DNA sequence compression algorithms are divided into two categories: reference-based methods, that exploit similarity between sequences and a reference genome, and reference-free methods, that exploit similarity between reads themselves.
Lena provides by default a reference-based compression. The general idea for reference-based compression is to map reads on the genome and store only the data needed to regenerate reads: a position and a list of differences.
This approach has been explored by many academic tools and provides good compression ratios, but usually suffers from low speed compression and decompression. The compression algorithm developed by Enancio has been carefully optimized and fully multi-threaded for the need of lossless compression in order to achieve high compression ratios and high compression and decompression speeds.
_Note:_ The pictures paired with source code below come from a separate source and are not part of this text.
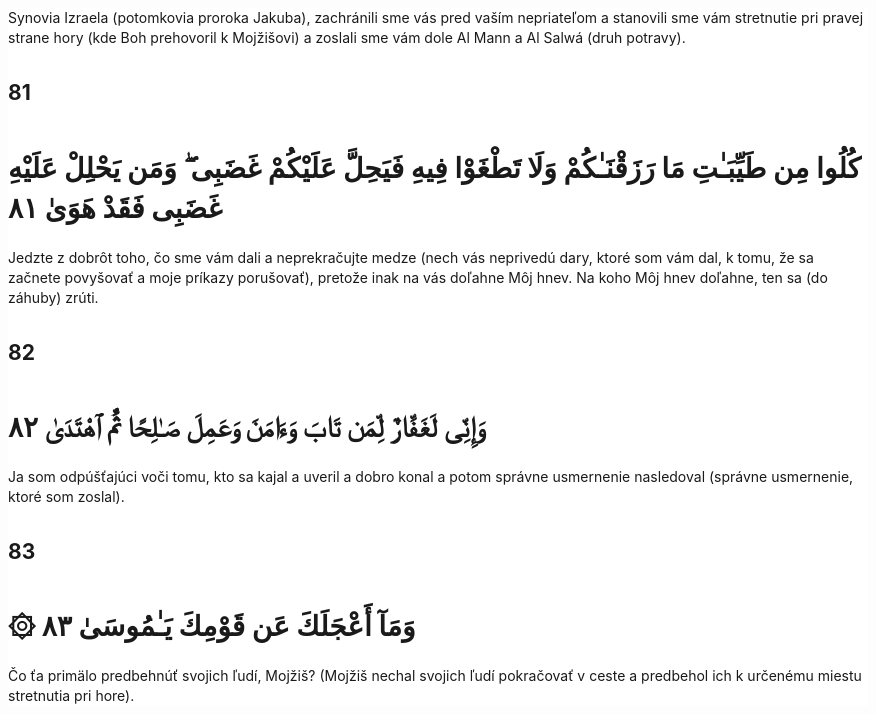 <p>Synovia Izraela (potomkovia proroka Jakuba), zachránili sme vás pred vaším nepriateľom a stanovili sme vám stretnutie pri pravej strane hory (kde Boh prehovoril k Mojžišovi) a zoslali sme vám dole Al Mann a Al Salwá (druh potravy).</p>
</div>

<div class="break"></div>

## 81


<Badge type="info" text="90:81" class="badge" />
<div>
<div class="main-verse" >

<h1 class="verse-arabic">كُلُوا مِن طَيِّبَـٰتِ مَا رَزَقْنَـٰكُمْ وَلَا تَطْغَوْا فِيهِ فَيَحِلَّ عَلَيْكُمْ غَضَبِى ۖ وَمَن يَحْلِلْ عَلَيْهِ غَضَبِى فَقَدْ هَوَىٰ ٨١</h1>
</div>

<p>Jedzte z dobrôt toho, čo sme vám dali a neprekračujte medze (nech vás neprivedú dary, ktoré som vám dal, k tomu, že sa začnete povyšovať a moje príkazy porušovať), pretože inak na vás doľahne Môj hnev. Na koho Môj hnev doľahne, ten sa (do záhuby) zrúti.</p>
</div>
<div class="break"></div>

## 82


<Badge type="info" text="90:82" class="badge" />
<div>
<div class="main-verse" >

<h1 class="verse-arabic">وَإِنِّى لَغَفَّارٌ لِّمَن تَابَ وَءَامَنَ وَعَمِلَ صَـٰلِحًا ثُمَّ ٱهْتَدَىٰ ٨٢</h1>
</div>

<p>Ja som odpúšťajúci voči tomu, kto sa kajal a uveril a dobro konal a potom správne usmernenie nasledoval (správne usmernenie, ktoré som zoslal).</p>
</div>

<div class="break"></div>

## 83


<Badge type="info" text="90:83" class="badge" />
<div>
<div class="main-verse" >

<h1 class="verse-arabic">۞ وَمَآ أَعْجَلَكَ عَن قَوْمِكَ يَـٰمُوسَىٰ ٨٣</h1>
</div>

<p>Čo ťa primälo predbehnúť svojich ľudí, Mojžiš? (Mojžiš nechal svojich ľudí pokračovať v ceste a predbehol ich k určenému miestu stretnutia pri hore).</p>
</div>
<div class="break"></div>
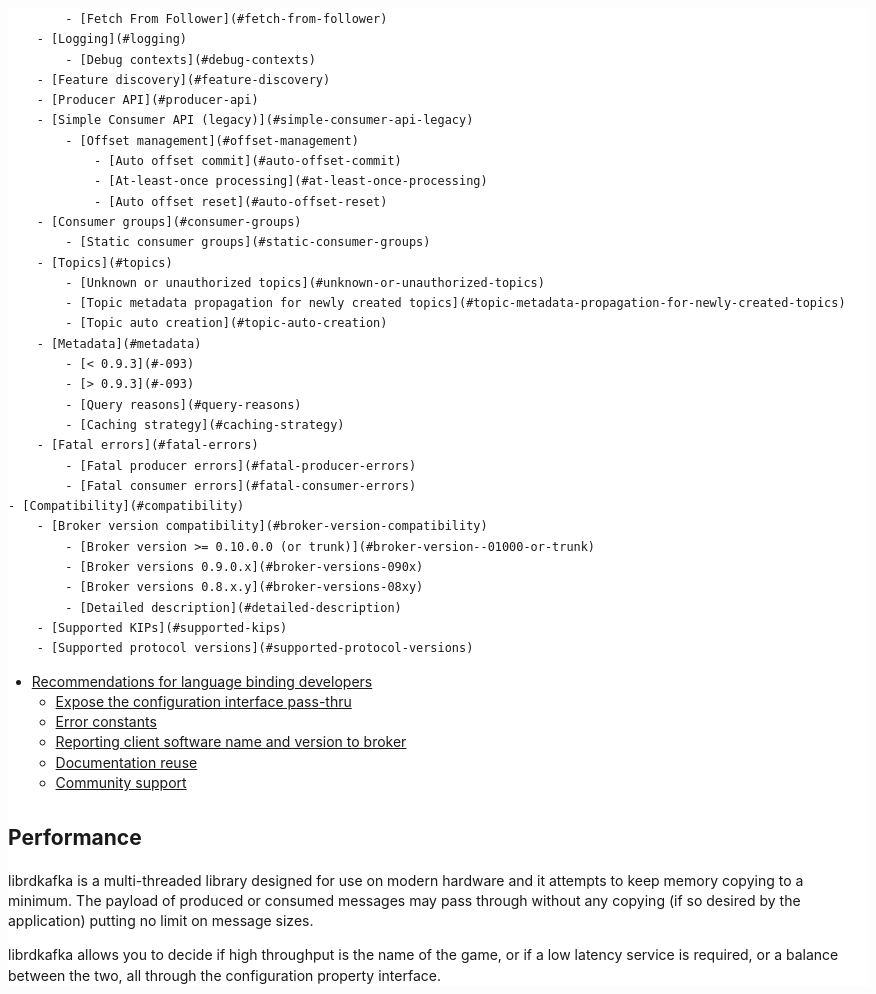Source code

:             - [Fetch From Follower](#fetch-from-follower)
        - [Logging](#logging)
            - [Debug contexts](#debug-contexts)
        - [Feature discovery](#feature-discovery)
        - [Producer API](#producer-api)
        - [Simple Consumer API (legacy)](#simple-consumer-api-legacy)
            - [Offset management](#offset-management)
                - [Auto offset commit](#auto-offset-commit)
                - [At-least-once processing](#at-least-once-processing)
                - [Auto offset reset](#auto-offset-reset)
        - [Consumer groups](#consumer-groups)
            - [Static consumer groups](#static-consumer-groups)
        - [Topics](#topics)
            - [Unknown or unauthorized topics](#unknown-or-unauthorized-topics)
            - [Topic metadata propagation for newly created topics](#topic-metadata-propagation-for-newly-created-topics)
            - [Topic auto creation](#topic-auto-creation)
        - [Metadata](#metadata)
            - [< 0.9.3](#-093)
            - [> 0.9.3](#-093)
            - [Query reasons](#query-reasons)
            - [Caching strategy](#caching-strategy)
        - [Fatal errors](#fatal-errors)
            - [Fatal producer errors](#fatal-producer-errors)
            - [Fatal consumer errors](#fatal-consumer-errors)
    - [Compatibility](#compatibility)
        - [Broker version compatibility](#broker-version-compatibility)
            - [Broker version >= 0.10.0.0 (or trunk)](#broker-version--01000-or-trunk)
            - [Broker versions 0.9.0.x](#broker-versions-090x)
            - [Broker versions 0.8.x.y](#broker-versions-08xy)
            - [Detailed description](#detailed-description)
        - [Supported KIPs](#supported-kips)
        - [Supported protocol versions](#supported-protocol-versions)
- [Recommendations for language binding developers](#recommendations-for-language-binding-developers)
    - [Expose the configuration interface pass-thru](#expose-the-configuration-interface-pass-thru)
    - [Error constants](#error-constants)
    - [Reporting client software name and version to broker](#reporting-client-software-name-and-version-to-broker)
    - [Documentation reuse](#documentation-reuse)
    - [Community support](#community-support)




## Performance

librdkafka is a multi-threaded library designed for use on modern hardware and
it attempts to keep memory copying to a minimum. The payload of produced or
consumed messages may pass through without any copying
(if so desired by the application) putting no limit on message sizes.

librdkafka allows you to decide if high throughput is the name of the game,
or if a low latency service is required, or a balance between the two, all
through the configuration property interface.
Quality scores are compacted and modeled according to their types (4, 8 or 40 different quality values depending on the sequencing platform) and then processed through an arithmetic encoder.
Lena also provides a reference-free algorithm. It takes more time and achieves slightly lower compression ratio, but may be useful when a reference genome is not available. In that case, a reference is built from the reads. It is not represented as a set of sequences, but rather encoded as a probabilistic de Bruijn Graph, which is both more compact and faster to build than conducting a full assembly. Reads are then aligned on the graph, and encoded with a starting node and a list of bifurcations. This reference-free algorithm derives from academic work performed at INRIA Rennes, published here.